Excerpts from a dataset:
________________________________________

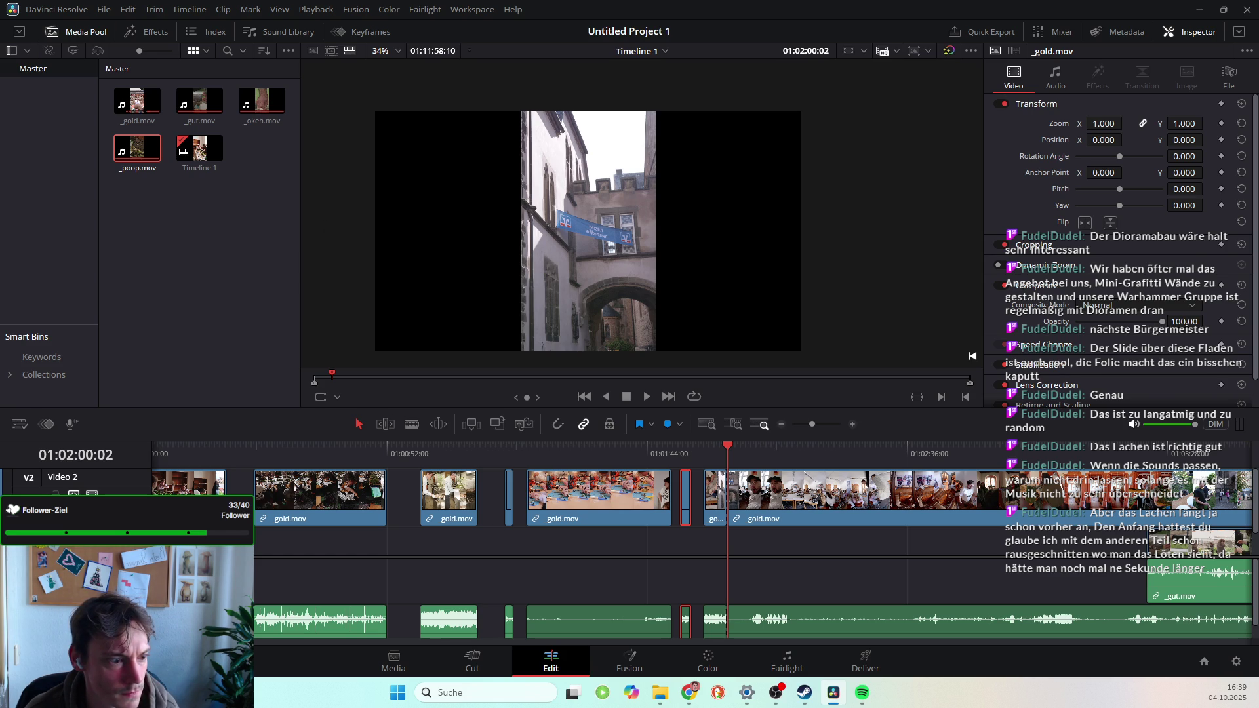
Delete the short _gold.mov piece before the 01:02:00 cut and select the leftover gap.
mouse_move(502, 457)
left_mouse_down()
mouse_move(470, 461)
mouse_move(685, 477)
mouse_move(685, 448)
mouse_move(731, 450)
left_mouse_up()
left_click(713, 489)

________________________________________

TASK ITEM >> Write out exactly the lines that begin at the one containing "mouse_move(685, 477)" and continue through the last line of the data, and only those.

RESPONSE BOX >>
mouse_move(685, 477)
mouse_move(685, 448)
mouse_move(731, 450)
left_mouse_up()
left_click(713, 489)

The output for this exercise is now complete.